DIRECTIONS. Reproduce the records line for line, from the first line of the records through the line that contains "En Colombia, el proceso par".
Start of DATA EXTRACT
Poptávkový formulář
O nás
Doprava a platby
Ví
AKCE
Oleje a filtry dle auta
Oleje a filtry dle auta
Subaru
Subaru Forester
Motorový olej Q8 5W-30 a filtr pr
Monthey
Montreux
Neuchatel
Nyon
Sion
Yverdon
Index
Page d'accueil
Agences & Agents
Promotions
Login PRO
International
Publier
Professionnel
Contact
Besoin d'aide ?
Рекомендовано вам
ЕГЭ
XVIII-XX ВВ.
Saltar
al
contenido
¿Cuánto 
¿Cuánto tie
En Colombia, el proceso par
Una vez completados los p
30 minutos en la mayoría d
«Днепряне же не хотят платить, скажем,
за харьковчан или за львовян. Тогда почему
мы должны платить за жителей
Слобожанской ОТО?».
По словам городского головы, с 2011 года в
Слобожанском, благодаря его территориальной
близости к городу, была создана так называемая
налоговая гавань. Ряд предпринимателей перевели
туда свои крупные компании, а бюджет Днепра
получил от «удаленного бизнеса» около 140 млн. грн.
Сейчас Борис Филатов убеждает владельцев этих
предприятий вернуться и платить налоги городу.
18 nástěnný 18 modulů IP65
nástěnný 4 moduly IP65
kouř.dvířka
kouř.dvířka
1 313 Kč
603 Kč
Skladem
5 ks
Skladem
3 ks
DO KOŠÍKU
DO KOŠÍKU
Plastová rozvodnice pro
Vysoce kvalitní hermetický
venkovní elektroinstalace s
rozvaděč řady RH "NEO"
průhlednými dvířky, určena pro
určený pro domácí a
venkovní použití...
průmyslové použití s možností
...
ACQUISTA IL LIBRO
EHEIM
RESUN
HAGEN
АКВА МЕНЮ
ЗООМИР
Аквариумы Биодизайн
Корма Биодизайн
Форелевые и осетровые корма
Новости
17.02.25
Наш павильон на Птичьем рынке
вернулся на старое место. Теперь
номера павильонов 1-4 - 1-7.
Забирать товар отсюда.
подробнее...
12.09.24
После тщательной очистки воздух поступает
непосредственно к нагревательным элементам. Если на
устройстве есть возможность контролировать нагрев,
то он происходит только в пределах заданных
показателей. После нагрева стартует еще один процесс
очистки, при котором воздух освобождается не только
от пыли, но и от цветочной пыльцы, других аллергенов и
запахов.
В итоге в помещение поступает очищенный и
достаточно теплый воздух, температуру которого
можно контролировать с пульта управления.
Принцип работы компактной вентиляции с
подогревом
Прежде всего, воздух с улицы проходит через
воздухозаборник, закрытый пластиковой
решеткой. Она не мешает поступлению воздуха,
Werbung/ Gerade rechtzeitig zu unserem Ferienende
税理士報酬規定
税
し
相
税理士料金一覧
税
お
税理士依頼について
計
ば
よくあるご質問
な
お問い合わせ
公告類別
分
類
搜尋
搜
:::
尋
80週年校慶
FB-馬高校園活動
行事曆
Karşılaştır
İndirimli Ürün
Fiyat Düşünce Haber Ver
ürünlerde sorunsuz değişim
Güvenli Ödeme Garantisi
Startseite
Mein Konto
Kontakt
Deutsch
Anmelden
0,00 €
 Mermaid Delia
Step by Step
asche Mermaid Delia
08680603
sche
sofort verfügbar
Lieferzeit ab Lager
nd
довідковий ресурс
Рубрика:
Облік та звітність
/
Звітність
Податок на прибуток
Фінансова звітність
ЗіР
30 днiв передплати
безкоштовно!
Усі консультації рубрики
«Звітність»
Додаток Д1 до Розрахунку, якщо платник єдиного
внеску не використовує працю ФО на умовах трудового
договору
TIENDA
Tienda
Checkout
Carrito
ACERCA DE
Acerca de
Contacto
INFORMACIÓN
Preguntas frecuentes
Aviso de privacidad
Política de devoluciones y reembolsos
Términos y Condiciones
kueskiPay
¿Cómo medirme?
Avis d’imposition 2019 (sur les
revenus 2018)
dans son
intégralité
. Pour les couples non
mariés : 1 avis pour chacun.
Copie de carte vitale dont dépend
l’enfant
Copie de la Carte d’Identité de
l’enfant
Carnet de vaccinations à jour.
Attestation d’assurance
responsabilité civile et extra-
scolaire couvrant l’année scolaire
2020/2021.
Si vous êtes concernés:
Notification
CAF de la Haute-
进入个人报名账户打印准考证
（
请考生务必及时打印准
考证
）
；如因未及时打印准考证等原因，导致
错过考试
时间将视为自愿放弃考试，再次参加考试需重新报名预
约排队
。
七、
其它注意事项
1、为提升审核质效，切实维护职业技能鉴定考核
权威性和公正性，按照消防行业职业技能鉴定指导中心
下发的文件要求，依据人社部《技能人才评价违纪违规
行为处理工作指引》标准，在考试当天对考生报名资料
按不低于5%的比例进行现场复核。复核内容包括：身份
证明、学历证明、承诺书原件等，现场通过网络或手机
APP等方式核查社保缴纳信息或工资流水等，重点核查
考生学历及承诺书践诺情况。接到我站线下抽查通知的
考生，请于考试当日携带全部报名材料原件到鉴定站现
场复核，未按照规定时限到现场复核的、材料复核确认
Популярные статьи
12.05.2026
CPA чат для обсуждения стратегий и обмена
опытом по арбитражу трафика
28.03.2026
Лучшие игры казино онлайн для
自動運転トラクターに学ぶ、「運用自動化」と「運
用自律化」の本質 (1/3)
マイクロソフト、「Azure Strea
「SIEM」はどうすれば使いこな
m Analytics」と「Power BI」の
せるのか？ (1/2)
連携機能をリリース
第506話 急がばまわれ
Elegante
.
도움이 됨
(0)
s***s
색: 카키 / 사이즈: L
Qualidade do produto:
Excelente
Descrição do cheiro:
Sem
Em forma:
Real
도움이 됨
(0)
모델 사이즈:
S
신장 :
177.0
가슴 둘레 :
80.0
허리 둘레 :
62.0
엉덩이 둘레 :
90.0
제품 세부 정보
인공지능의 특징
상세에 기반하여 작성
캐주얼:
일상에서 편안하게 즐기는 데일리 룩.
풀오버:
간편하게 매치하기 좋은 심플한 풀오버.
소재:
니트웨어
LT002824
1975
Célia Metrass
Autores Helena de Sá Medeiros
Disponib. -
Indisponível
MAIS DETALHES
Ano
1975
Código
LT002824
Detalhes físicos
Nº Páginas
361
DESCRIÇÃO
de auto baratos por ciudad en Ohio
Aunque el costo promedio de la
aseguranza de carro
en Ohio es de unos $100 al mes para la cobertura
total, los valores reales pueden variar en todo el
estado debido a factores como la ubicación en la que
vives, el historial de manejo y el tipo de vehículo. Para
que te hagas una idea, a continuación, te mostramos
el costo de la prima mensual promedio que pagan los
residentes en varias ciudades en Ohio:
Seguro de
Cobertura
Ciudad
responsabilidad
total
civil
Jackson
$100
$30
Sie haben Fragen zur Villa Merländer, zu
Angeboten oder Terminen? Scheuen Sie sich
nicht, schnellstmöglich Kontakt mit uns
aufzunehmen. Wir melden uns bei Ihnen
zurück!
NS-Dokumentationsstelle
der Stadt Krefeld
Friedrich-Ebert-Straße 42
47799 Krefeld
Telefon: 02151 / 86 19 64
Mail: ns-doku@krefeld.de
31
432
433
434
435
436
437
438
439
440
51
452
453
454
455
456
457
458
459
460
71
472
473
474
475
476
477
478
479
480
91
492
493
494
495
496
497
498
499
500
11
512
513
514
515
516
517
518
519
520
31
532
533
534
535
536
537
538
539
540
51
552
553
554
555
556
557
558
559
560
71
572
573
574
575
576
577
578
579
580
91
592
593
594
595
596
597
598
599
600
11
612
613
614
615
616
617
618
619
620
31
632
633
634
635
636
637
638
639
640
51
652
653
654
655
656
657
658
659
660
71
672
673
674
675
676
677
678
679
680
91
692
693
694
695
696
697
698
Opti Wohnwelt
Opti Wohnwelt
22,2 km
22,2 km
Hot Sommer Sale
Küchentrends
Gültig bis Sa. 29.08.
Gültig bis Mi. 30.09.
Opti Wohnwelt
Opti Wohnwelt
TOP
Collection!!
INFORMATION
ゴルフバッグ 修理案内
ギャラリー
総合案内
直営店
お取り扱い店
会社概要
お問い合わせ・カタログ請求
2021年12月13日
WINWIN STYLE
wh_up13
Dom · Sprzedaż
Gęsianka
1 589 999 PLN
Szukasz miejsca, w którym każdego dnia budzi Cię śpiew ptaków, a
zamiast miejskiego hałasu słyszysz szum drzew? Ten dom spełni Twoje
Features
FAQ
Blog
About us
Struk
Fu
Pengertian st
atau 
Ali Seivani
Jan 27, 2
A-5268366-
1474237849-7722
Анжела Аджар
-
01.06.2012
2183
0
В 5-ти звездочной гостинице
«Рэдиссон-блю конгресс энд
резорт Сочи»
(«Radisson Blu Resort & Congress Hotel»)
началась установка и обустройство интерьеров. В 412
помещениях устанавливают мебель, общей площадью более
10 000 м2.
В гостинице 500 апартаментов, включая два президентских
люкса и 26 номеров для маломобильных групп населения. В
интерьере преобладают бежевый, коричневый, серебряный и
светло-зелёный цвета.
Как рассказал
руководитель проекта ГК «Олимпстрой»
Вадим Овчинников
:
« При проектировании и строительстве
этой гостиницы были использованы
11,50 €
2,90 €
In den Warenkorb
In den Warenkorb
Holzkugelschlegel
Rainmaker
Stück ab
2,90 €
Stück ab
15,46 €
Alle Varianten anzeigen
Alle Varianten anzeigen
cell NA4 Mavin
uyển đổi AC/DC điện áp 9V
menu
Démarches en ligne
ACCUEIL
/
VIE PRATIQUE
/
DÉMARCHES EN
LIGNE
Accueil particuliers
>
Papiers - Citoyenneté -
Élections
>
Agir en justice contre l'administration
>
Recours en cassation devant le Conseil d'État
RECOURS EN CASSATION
End of DATA EXTRACT
SOLUTION FOR THIS EXERCISE.
Poptávkový formulář
O nás
Doprava a platby
Ví
AKCE
Oleje a filtry dle auta
Oleje a filtry dle auta
Subaru
Subaru Forester
Motorový olej Q8 5W-30 a filtr pr
Monthey
Montreux
Neuchatel
Nyon
Sion
Yverdon
Index
Page d'accueil
Agences & Agents
Promotions
Login PRO
International
Publier
Professionnel
Contact
Besoin d'aide ?
Рекомендовано вам
ЕГЭ
XVIII-XX ВВ.
Saltar
al
contenido
¿Cuánto 
¿Cuánto tie
En Colombia, el proceso par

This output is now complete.